What the task asks — The answer should contain every entry below, copied exactly.

Available data —
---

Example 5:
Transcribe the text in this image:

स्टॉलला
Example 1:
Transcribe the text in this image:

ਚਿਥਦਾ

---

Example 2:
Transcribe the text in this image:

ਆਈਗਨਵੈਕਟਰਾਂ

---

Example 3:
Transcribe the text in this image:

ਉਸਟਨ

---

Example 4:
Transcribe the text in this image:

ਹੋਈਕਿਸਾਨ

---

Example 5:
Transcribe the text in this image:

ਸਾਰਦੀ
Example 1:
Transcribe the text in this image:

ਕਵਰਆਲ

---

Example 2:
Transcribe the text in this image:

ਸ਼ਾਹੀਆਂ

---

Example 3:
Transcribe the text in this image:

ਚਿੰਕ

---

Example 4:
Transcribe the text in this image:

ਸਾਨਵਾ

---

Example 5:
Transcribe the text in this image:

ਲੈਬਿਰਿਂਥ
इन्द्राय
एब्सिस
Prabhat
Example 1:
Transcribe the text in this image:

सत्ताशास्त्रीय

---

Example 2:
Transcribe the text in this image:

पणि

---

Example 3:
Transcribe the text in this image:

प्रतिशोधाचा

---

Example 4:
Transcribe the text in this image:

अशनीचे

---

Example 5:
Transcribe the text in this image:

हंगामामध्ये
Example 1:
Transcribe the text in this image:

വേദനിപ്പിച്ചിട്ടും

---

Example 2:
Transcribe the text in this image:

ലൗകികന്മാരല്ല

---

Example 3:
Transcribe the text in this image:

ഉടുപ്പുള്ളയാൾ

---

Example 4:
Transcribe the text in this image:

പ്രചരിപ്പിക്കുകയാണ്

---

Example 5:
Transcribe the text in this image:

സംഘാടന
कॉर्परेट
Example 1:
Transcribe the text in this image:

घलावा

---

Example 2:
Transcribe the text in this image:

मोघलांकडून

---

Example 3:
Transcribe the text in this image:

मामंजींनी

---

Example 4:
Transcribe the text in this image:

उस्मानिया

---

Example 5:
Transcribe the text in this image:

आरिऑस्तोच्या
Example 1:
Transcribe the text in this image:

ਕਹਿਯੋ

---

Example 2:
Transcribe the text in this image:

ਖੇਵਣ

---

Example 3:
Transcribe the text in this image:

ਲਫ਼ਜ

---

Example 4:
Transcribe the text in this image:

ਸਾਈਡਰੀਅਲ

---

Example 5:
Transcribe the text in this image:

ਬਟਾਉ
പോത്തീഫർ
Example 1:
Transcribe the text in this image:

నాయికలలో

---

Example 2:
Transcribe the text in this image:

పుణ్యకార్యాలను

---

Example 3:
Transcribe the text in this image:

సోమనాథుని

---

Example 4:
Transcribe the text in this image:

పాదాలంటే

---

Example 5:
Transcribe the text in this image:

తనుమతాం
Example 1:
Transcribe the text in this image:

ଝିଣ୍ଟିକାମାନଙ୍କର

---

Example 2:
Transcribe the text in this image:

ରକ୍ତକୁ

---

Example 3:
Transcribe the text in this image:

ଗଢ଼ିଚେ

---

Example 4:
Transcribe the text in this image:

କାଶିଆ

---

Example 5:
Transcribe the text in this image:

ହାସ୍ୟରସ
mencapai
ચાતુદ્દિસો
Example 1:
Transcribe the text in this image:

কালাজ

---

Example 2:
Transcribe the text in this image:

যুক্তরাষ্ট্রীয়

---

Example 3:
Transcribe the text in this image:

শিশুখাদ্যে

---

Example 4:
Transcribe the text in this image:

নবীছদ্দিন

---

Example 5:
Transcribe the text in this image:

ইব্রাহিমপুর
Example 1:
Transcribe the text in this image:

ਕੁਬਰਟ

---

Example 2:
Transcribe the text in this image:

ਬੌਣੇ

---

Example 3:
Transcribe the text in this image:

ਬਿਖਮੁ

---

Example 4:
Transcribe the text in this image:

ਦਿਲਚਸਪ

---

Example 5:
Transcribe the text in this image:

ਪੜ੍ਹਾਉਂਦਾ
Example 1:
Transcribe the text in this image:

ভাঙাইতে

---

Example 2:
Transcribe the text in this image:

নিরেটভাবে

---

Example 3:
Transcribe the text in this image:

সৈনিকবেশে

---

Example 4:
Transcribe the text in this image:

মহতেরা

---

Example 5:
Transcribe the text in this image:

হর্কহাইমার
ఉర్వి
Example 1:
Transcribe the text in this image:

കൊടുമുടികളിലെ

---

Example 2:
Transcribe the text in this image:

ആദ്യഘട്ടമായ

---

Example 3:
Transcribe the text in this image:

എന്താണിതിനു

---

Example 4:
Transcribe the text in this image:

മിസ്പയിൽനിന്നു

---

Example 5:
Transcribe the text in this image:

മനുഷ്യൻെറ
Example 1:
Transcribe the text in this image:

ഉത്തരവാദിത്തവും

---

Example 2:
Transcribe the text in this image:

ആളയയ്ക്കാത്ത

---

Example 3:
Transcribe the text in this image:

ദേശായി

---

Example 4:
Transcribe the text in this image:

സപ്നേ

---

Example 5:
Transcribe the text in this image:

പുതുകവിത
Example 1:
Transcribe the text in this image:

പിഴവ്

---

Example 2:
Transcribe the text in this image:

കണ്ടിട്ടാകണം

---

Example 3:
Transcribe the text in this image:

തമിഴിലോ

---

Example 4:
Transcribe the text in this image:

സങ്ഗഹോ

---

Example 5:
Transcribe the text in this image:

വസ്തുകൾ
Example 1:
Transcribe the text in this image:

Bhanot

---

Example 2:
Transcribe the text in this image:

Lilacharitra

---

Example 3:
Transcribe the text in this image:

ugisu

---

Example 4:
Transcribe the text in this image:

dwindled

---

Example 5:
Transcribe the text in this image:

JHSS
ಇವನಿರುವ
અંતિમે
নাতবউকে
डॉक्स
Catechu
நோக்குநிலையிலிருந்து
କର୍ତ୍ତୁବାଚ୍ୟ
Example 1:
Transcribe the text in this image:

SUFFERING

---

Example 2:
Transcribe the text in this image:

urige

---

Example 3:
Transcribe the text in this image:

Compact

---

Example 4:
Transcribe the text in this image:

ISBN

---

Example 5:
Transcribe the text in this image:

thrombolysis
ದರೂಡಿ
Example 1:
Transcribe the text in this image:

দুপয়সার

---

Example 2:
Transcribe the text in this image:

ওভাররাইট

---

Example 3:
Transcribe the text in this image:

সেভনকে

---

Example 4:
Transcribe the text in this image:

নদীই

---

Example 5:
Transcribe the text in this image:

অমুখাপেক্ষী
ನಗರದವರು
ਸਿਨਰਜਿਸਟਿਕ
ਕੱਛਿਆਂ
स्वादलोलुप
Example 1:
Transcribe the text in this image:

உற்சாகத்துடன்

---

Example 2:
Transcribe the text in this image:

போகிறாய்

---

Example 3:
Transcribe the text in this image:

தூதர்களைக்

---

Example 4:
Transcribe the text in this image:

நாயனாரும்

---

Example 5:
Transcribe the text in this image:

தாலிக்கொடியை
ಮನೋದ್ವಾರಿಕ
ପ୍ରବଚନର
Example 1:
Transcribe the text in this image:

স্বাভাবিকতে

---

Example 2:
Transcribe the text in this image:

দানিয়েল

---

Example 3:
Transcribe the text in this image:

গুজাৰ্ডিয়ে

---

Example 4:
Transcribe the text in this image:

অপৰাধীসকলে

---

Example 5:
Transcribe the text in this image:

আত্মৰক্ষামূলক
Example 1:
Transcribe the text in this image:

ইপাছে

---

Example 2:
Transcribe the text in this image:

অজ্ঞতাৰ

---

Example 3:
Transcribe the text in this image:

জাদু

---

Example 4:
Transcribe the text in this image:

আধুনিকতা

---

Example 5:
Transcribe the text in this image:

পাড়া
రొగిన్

Reply to the exercise —
---

Example 5:
Transcribe the text in this image:

स्टॉलला
Example 1:
Transcribe the text in this image:

ਚਿਥਦਾ

---

Example 2:
Transcribe the text in this image:

ਆਈਗਨਵੈਕਟਰਾਂ

---

Example 3:
Transcribe the text in this image:

ਉਸਟਨ

---

Example 4:
Transcribe the text in this image:

ਹੋਈਕਿਸਾਨ

---

Example 5:
Transcribe the text in this image:

ਸਾਰਦੀ
Example 1:
Transcribe the text in this image:

ਕਵਰਆਲ

---

Example 2:
Transcribe the text in this image:

ਸ਼ਾਹੀਆਂ

---

Example 3:
Transcribe the text in this image:

ਚਿੰਕ

---

Example 4:
Transcribe the text in this image:

ਸਾਨਵਾ

---

Example 5:
Transcribe the text in this image:

ਲੈਬਿਰਿਂਥ
इन्द्राय
एब्सिस
Prabhat
Example 1:
Transcribe the text in this image:

सत्ताशास्त्रीय

---

Example 2:
Transcribe the text in this image:

पणि

---

Example 3:
Transcribe the text in this image:

प्रतिशोधाचा

---

Example 4:
Transcribe the text in this image:

अशनीचे

---

Example 5:
Transcribe the text in this image:

हंगामामध्ये
Example 1:
Transcribe the text in this image:

വേദനിപ്പിച്ചിട്ടും

---

Example 2:
Transcribe the text in this image:

ലൗകികന്മാരല്ല

---

Example 3:
Transcribe the text in this image:

ഉടുപ്പുള്ളയാൾ

---

Example 4:
Transcribe the text in this image:

പ്രചരിപ്പിക്കുകയാണ്

---

Example 5:
Transcribe the text in this image:

സംഘാടന
कॉर्परेट
Example 1:
Transcribe the text in this image:

घलावा

---

Example 2:
Transcribe the text in this image:

मोघलांकडून

---

Example 3:
Transcribe the text in this image:

मामंजींनी

---

Example 4:
Transcribe the text in this image:

उस्मानिया

---

Example 5:
Transcribe the text in this image:

आरिऑस्तोच्या
Example 1:
Transcribe the text in this image:

ਕਹਿਯੋ

---

Example 2:
Transcribe the text in this image:

ਖੇਵਣ

---

Example 3:
Transcribe the text in this image:

ਲਫ਼ਜ

---

Example 4:
Transcribe the text in this image:

ਸਾਈਡਰੀਅਲ

---

Example 5:
Transcribe the text in this image:

ਬਟਾਉ
പോത്തീഫർ
Example 1:
Transcribe the text in this image:

నాయికలలో

---

Example 2:
Transcribe the text in this image:

పుణ్యకార్యాలను

---

Example 3:
Transcribe the text in this image:

సోమనాథుని

---

Example 4:
Transcribe the text in this image:

పాదాలంటే

---

Example 5:
Transcribe the text in this image:

తనుమతాం
Example 1:
Transcribe the text in this image:

ଝିଣ୍ଟିକାମାନଙ୍କର

---

Example 2:
Transcribe the text in this image:

ରକ୍ତକୁ

---

Example 3:
Transcribe the text in this image:

ଗଢ଼ିଚେ

---

Example 4:
Transcribe the text in this image:

କାଶିଆ

---

Example 5:
Transcribe the text in this image:

ହାସ୍ୟରସ
mencapai
ચાતુદ્દિસો
Example 1:
Transcribe the text in this image:

কালাজ

---

Example 2:
Transcribe the text in this image:

যুক্তরাষ্ট্রীয়

---

Example 3:
Transcribe the text in this image:

শিশুখাদ্যে

---

Example 4:
Transcribe the text in this image:

নবীছদ্দিন

---

Example 5:
Transcribe the text in this image:

ইব্রাহিমপুর
Example 1:
Transcribe the text in this image:

ਕੁਬਰਟ

---

Example 2:
Transcribe the text in this image:

ਬੌਣੇ

---

Example 3:
Transcribe the text in this image:

ਬਿਖਮੁ

---

Example 4:
Transcribe the text in this image:

ਦਿਲਚਸਪ

---

Example 5:
Transcribe the text in this image:

ਪੜ੍ਹਾਉਂਦਾ
Example 1:
Transcribe the text in this image:

ভাঙাইতে

---

Example 2:
Transcribe the text in this image:

নিরেটভাবে

---

Example 3:
Transcribe the text in this image:

সৈনিকবেশে

---

Example 4:
Transcribe the text in this image:

মহতেরা

---

Example 5:
Transcribe the text in this image:

হর্কহাইমার
ఉర్వి
Example 1:
Transcribe the text in this image:

കൊടുമുടികളിലെ

---

Example 2:
Transcribe the text in this image:

ആദ്യഘട്ടമായ

---

Example 3:
Transcribe the text in this image:

എന്താണിതിനു

---

Example 4:
Transcribe the text in this image:

മിസ്പയിൽനിന്നു

---

Example 5:
Transcribe the text in this image:

മനുഷ്യൻെറ
Example 1:
Transcribe the text in this image:

ഉത്തരവാദിത്തവും

---

Example 2:
Transcribe the text in this image:

ആളയയ്ക്കാത്ത

---

Example 3:
Transcribe the text in this image:

ദേശായി

---

Example 4:
Transcribe the text in this image:

സപ്നേ

---

Example 5:
Transcribe the text in this image:

പുതുകവിത
Example 1:
Transcribe the text in this image:

പിഴവ്

---

Example 2:
Transcribe the text in this image:

കണ്ടിട്ടാകണം

---

Example 3:
Transcribe the text in this image:

തമിഴിലോ

---

Example 4:
Transcribe the text in this image:

സങ്ഗഹോ

---

Example 5:
Transcribe the text in this image:

വസ്തുകൾ
Example 1:
Transcribe the text in this image:

Bhanot

---

Example 2:
Transcribe the text in this image:

Lilacharitra

---

Example 3:
Transcribe the text in this image:

ugisu

---

Example 4:
Transcribe the text in this image:

dwindled

---

Example 5:
Transcribe the text in this image:

JHSS
ಇವನಿರುವ
અંતિમે
নাতবউকে
डॉक्स
Catechu
நோக்குநிலையிலிருந்து
କର୍ତ୍ତୁବାଚ୍ୟ
Example 1:
Transcribe the text in this image:

SUFFERING

---

Example 2:
Transcribe the text in this image:

urige

---

Example 3:
Transcribe the text in this image:

Compact

---

Example 4:
Transcribe the text in this image:

ISBN

---

Example 5:
Transcribe the text in this image:

thrombolysis
ದರೂಡಿ
Example 1:
Transcribe the text in this image:

দুপয়সার

---

Example 2:
Transcribe the text in this image:

ওভাররাইট

---

Example 3:
Transcribe the text in this image:

সেভনকে

---

Example 4:
Transcribe the text in this image:

নদীই

---

Example 5:
Transcribe the text in this image:

অমুখাপেক্ষী
ನಗರದವರು
ਸਿਨਰਜਿਸਟਿਕ
ਕੱਛਿਆਂ
स्वादलोलुप
Example 1:
Transcribe the text in this image:

உற்சாகத்துடன்

---

Example 2:
Transcribe the text in this image:

போகிறாய்

---

Example 3:
Transcribe the text in this image:

தூதர்களைக்

---

Example 4:
Transcribe the text in this image:

நாயனாரும்

---

Example 5:
Transcribe the text in this image:

தாலிக்கொடியை
ಮನೋದ್ವಾರಿಕ
ପ୍ରବଚନର
Example 1:
Transcribe the text in this image:

স্বাভাবিকতে

---

Example 2:
Transcribe the text in this image:

দানিয়েল

---

Example 3:
Transcribe the text in this image:

গুজাৰ্ডিয়ে

---

Example 4:
Transcribe the text in this image:

অপৰাধীসকলে

---

Example 5:
Transcribe the text in this image:

আত্মৰক্ষামূলক
Example 1:
Transcribe the text in this image:

ইপাছে

---

Example 2:
Transcribe the text in this image:

অজ্ঞতাৰ

---

Example 3:
Transcribe the text in this image:

জাদু

---

Example 4:
Transcribe the text in this image:

আধুনিকতা

---

Example 5:
Transcribe the text in this image:

পাড়া
రొగిన్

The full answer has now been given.